With the news that Sean Hutchison is leaving the Fullerton post-grad training center, reportedly to begin his own program (though no firm arrangement on that matter has been announced). Meanwhile, most of the focus has been on the circumstances surrounding his departure and his prior relationship to King Aquatic Club, where he remained the CEO and owner even after he headed to Southern California to coach.
But the real focus should be on the swimmers, and specifically those members of the US National Team who traveled to Southern California to train with Hutchison. Some of the swimmers, like Tyler Clary, moved there to train with Jon Urbanchek. Many of them, like Dagny Knutson, went there specifically to work with Hutchison.
Of course, Hutchison has every right and freedom to move where he pleases, and made what was clearly the best decision for him and the club given the rumors that were chasing him around Fast. He never made any secret that his position at FAST was permanent, though many had probably hoped he wouldn’t make the move until after London.
But was it a mistake by USA-Swimming to name FAST as a post-grad professional training center in the first place?
Basically, they took a hired gun (Hutchison), moved him 1100 miles south, put him in a new program, and asked him to make the magic happen. This was in stark contrast to the other two original post-grad centers: SwimMAC Carolina and NBAC, who already had well-established coaching staffs.
SwimMAC, led by former Auburn head coach David Marsh, and NBAC, led by Bob Bowman, had solid foundations. FAST was a wonderful program, but the fact was that they had to bring in a coach (two, really, if you count Urbanchek) to run the National Team program. These coaches had no particular attachment to the club, besides a paycheck, and were specifically designed to work with the elite athletes. At SwimMAC and NBAC, Marsh and Bowman are the top-dogs, respectively.
(Though Marsh’s arrival at SwimMAC also coincided closely with the beginning of the Olympic cycle, it was clear that his motives were permanency as he was named the CEO and program director.)
Take this as no slight to Bill Jewell and the rest of the FAST coaching staff. They did an outstanding job with the program before Hutchison’s arrival, and will continue to do so after his departure. But now, swimmers will be forced to uproot themselves to follow him, or they will have to acclimate themselves to a new coaching methodology (given that, as has been noted, his coaching style takes some amount of time to adjust to).
But this gives us an opportunity to discuss the idea of these centers. The post-grad center concept would make a lot more sense if there were 3 or 4 coaches who were far and away the best in the country, and that their methodologies were the best for every swimmer. However, in the real world, there are at least a dozen coaches who are capable of leading swimmers to Olympic gold.
Several programs have managed to amass hoards of Olympic-caliber talent without the official backing of the USOC. Eddie Reese (Longhorn Aquatics) and Gregg Troy (Gator Swim Club) are accumulating huge collections of talent that rival those of any of the post-grad training centers.
I’d rather see the USOC work off of an expansion or extension of the already-established Dirks/Gould Coaches Incentive Program.

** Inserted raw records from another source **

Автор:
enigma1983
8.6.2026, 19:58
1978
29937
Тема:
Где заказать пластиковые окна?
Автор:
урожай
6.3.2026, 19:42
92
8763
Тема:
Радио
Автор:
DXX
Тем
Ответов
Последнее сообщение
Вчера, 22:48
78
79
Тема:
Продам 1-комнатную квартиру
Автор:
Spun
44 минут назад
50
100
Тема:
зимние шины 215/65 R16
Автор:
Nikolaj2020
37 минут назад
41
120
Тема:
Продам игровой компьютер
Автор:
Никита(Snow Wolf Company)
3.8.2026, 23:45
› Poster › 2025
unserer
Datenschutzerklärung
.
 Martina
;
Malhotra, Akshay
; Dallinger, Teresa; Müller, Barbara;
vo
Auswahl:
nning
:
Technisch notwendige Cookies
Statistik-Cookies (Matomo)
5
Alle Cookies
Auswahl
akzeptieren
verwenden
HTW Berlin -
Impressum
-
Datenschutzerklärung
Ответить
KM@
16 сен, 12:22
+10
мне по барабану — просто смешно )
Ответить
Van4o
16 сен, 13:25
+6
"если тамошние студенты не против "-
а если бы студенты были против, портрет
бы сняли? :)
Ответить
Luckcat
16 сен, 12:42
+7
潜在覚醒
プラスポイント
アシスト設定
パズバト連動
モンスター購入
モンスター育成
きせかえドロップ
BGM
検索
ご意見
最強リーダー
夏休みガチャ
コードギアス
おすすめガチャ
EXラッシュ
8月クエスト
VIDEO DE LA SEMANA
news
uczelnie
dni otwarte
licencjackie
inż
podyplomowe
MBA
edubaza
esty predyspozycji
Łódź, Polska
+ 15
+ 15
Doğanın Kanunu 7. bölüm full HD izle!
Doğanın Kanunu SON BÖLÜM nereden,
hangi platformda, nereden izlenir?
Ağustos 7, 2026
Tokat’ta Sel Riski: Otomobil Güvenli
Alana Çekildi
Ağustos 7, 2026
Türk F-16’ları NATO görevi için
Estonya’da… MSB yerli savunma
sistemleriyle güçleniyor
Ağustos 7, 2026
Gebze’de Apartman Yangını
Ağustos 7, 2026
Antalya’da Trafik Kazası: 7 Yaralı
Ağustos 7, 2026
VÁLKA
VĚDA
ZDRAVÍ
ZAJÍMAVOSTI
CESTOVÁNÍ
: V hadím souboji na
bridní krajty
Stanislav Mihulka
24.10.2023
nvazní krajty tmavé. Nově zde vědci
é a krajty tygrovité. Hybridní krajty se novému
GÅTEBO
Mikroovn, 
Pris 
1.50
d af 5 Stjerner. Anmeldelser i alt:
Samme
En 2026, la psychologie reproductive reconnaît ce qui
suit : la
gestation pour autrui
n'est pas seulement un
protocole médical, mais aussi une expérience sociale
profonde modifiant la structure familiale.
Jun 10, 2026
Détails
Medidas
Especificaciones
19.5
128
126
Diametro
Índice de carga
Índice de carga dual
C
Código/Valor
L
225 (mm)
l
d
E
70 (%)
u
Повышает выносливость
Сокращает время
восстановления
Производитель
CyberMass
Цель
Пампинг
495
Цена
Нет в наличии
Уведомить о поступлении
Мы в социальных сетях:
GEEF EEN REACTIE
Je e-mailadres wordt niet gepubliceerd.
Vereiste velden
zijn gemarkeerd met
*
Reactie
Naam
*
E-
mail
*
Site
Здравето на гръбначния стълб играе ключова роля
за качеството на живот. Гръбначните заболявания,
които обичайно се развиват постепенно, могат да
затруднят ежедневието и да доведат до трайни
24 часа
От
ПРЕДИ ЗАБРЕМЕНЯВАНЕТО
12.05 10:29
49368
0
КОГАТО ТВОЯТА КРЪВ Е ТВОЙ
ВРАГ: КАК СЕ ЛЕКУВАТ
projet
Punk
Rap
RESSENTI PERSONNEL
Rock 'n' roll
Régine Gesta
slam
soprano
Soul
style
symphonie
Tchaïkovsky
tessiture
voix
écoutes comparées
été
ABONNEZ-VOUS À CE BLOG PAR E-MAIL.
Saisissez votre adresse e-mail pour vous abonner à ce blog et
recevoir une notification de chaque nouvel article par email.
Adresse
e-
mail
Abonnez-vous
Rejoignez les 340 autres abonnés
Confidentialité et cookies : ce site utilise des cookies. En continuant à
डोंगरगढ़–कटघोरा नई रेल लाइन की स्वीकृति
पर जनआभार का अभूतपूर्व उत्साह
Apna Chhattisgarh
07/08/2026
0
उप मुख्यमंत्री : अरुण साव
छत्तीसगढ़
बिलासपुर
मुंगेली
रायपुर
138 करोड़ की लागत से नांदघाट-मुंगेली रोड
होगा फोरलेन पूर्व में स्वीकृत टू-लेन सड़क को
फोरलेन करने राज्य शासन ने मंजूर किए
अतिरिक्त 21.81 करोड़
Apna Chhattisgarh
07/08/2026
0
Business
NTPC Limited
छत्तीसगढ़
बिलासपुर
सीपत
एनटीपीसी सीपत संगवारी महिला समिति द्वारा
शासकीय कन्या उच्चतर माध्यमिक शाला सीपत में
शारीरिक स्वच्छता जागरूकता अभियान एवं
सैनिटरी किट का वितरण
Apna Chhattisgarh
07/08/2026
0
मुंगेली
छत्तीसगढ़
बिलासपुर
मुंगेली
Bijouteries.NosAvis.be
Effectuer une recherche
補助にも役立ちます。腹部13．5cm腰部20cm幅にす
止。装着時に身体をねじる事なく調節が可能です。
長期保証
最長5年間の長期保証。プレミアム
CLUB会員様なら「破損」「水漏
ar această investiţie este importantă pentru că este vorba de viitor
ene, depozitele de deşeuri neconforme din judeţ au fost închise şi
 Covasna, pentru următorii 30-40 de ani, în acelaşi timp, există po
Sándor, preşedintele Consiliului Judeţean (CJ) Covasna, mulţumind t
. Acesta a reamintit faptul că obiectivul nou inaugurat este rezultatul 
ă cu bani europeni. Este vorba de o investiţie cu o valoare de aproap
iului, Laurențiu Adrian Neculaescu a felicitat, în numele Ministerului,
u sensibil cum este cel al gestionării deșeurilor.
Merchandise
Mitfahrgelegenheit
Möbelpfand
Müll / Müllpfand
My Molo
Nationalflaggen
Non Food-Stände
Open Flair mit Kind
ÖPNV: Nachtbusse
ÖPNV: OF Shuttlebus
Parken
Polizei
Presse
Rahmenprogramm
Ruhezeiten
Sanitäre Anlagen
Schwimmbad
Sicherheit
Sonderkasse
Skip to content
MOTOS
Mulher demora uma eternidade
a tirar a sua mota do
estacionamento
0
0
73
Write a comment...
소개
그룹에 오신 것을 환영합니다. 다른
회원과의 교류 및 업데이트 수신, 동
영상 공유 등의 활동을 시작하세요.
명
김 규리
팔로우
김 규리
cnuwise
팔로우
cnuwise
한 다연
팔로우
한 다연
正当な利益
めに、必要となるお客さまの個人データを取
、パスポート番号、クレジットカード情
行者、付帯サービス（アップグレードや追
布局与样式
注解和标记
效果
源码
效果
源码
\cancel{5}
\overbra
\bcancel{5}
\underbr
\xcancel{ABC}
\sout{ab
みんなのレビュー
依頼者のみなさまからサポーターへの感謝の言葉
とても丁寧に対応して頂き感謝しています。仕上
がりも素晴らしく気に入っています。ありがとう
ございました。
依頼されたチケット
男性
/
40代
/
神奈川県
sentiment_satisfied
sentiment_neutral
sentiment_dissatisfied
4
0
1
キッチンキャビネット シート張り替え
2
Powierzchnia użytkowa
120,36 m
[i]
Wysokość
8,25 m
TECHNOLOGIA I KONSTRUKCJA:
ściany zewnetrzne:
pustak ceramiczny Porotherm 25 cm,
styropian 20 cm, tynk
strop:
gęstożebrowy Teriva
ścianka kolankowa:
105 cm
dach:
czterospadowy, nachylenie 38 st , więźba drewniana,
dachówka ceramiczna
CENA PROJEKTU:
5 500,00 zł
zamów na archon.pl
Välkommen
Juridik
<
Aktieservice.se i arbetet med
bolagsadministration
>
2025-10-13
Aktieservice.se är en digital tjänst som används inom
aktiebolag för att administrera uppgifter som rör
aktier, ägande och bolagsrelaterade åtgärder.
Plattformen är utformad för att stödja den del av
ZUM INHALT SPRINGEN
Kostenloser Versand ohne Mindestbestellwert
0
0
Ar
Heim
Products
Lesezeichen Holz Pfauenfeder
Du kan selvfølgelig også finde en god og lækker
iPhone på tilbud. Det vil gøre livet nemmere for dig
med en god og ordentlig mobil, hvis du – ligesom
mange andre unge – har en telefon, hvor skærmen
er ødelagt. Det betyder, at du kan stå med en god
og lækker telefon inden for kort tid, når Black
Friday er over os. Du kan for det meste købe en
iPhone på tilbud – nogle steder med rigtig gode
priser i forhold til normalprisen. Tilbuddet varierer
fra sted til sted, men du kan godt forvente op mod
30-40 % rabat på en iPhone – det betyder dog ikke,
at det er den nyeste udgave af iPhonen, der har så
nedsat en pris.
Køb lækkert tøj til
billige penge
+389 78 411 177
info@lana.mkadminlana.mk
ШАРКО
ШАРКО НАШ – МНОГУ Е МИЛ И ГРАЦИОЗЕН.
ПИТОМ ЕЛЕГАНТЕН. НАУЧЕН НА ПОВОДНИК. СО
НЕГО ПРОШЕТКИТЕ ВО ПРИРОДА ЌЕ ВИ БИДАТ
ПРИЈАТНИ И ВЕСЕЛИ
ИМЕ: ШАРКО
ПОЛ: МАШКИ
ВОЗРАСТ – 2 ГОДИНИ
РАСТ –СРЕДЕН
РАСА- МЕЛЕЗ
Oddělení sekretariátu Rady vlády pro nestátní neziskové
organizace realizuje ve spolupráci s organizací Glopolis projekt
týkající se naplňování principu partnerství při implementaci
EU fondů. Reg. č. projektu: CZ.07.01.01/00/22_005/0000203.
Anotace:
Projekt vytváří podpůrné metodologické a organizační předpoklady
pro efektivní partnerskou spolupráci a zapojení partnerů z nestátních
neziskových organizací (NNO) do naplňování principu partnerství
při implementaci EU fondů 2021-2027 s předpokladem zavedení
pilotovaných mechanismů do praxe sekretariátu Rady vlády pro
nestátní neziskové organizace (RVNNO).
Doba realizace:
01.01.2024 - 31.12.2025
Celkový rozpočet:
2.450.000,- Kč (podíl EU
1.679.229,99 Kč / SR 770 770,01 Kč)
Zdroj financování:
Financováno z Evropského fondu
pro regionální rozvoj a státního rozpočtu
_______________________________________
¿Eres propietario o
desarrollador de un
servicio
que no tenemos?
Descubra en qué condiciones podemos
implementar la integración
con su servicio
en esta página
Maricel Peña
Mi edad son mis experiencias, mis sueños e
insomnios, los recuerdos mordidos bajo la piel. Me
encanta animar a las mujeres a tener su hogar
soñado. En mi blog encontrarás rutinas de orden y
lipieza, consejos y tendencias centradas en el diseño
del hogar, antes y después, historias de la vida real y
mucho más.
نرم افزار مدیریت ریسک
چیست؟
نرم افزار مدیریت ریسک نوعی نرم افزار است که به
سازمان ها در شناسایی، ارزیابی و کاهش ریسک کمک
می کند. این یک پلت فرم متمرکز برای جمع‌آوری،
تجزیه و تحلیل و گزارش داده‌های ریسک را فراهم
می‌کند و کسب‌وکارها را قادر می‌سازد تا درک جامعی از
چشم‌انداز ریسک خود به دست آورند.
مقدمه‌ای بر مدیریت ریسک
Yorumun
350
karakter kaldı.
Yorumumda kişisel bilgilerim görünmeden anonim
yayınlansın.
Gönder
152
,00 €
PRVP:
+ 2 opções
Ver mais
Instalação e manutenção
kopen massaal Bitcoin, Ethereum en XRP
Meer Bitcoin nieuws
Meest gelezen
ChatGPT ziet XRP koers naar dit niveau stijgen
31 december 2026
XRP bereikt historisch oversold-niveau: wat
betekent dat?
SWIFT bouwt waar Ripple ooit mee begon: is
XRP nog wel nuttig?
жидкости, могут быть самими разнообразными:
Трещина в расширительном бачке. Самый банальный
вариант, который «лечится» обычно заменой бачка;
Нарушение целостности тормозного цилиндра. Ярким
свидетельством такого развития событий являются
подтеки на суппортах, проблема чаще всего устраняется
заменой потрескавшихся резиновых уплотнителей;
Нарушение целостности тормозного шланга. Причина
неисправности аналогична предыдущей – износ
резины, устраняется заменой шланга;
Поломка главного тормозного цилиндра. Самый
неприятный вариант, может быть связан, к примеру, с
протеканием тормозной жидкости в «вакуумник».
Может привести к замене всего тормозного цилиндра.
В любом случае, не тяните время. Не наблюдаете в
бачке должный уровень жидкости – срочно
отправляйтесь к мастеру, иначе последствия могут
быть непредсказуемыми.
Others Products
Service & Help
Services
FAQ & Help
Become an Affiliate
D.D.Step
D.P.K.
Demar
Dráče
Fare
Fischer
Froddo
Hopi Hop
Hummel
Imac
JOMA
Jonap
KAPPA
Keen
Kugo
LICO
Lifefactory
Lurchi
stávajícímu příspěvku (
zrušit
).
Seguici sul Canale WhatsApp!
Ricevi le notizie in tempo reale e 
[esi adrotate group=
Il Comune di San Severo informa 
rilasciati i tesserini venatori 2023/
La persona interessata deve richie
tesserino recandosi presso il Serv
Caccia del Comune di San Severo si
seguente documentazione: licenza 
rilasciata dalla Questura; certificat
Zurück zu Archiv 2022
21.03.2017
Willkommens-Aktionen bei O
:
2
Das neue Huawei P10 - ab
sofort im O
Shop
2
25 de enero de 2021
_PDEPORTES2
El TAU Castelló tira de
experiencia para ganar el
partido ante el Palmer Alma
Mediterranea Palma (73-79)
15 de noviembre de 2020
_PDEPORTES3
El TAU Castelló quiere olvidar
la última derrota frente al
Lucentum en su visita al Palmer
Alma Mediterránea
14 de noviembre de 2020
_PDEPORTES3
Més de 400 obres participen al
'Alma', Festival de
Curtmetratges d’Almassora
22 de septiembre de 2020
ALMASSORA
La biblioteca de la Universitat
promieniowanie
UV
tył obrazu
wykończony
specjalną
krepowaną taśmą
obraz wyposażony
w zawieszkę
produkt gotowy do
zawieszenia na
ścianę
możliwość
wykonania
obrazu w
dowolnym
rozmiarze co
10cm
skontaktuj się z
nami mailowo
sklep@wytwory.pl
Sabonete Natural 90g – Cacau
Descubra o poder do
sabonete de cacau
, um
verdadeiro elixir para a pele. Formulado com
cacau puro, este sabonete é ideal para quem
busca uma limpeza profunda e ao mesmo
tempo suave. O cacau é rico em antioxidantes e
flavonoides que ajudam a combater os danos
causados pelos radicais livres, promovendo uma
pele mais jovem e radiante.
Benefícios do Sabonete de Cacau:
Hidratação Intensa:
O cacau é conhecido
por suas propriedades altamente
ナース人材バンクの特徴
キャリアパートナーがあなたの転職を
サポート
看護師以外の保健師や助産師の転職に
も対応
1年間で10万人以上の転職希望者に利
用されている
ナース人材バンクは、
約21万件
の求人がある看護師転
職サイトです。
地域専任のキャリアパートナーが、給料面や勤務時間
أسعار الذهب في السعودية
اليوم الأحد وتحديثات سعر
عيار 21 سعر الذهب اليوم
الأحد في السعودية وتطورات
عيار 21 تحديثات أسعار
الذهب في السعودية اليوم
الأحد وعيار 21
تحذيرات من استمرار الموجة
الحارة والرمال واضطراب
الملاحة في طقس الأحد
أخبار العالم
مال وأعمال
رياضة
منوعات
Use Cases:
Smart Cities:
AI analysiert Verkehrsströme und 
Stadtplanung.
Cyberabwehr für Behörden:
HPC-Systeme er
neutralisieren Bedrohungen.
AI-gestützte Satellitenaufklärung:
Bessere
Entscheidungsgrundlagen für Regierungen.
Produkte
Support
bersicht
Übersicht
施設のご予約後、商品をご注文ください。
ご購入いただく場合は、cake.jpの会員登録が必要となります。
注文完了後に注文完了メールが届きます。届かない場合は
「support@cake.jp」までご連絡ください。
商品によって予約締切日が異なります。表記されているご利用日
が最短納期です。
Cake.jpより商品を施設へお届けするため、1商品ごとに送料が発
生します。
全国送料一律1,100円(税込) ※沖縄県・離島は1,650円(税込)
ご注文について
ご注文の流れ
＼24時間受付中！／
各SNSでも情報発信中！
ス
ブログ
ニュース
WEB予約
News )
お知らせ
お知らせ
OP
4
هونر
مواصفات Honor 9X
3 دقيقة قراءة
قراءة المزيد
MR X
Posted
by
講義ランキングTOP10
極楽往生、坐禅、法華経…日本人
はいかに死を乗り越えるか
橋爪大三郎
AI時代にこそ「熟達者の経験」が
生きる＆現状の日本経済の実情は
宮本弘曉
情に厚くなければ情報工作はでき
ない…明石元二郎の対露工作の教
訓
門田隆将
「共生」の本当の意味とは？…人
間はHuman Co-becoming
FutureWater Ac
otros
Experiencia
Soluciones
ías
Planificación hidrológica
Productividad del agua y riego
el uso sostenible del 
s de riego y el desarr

This is a program that divides up a pool of $330,000 to coaches of medal-winners at each year’s major international competition (Pan-Pacs this year, World Championships next year). Why not simply distribute a pool of money to programs that raise and attract National Team performers?
There’s two major benefits to a program like this. Number one, it puts the control back in the hands of the swimmers. They are no longer instructed upon where they need to live; where they need to train; and who their coach needs to be. They are afforded opportunities to train at many different programs around the country for training programs subsidized by USA-Swimming.
Number two, this system would depoliticize the process. USA-Swimming would no longer have to deal with accusations of certain programs receiving favoritism from the governing body based on back-room negotiations and “the old boys club.” Be these accusations accurate or not, given the current climate of the sport, USA-Swimming would do well to avoid as many perceived improprieties as is possible.
I will recognize that this too would not be a perfect system. The most obvious flaw is in the business model, which allows for economies of scale. Financially, it makes more sense to concentrate all of the National Team in a few centralized locations. This system would also not encourage swimmers to venture outside of their comfort zones of their home clubs that provides high-level training environments that most athletes thrive in.
But, with their designation as “post-grad” training centers with a mission for swimmers to continue their swimming careers beyond their NCAA years, wouldn’t most of the top swimmers be leaving home one way or the other? This has also not prevented the aforementioned Troy and Reese from attracting the nation’s top swimmers: even without these designations.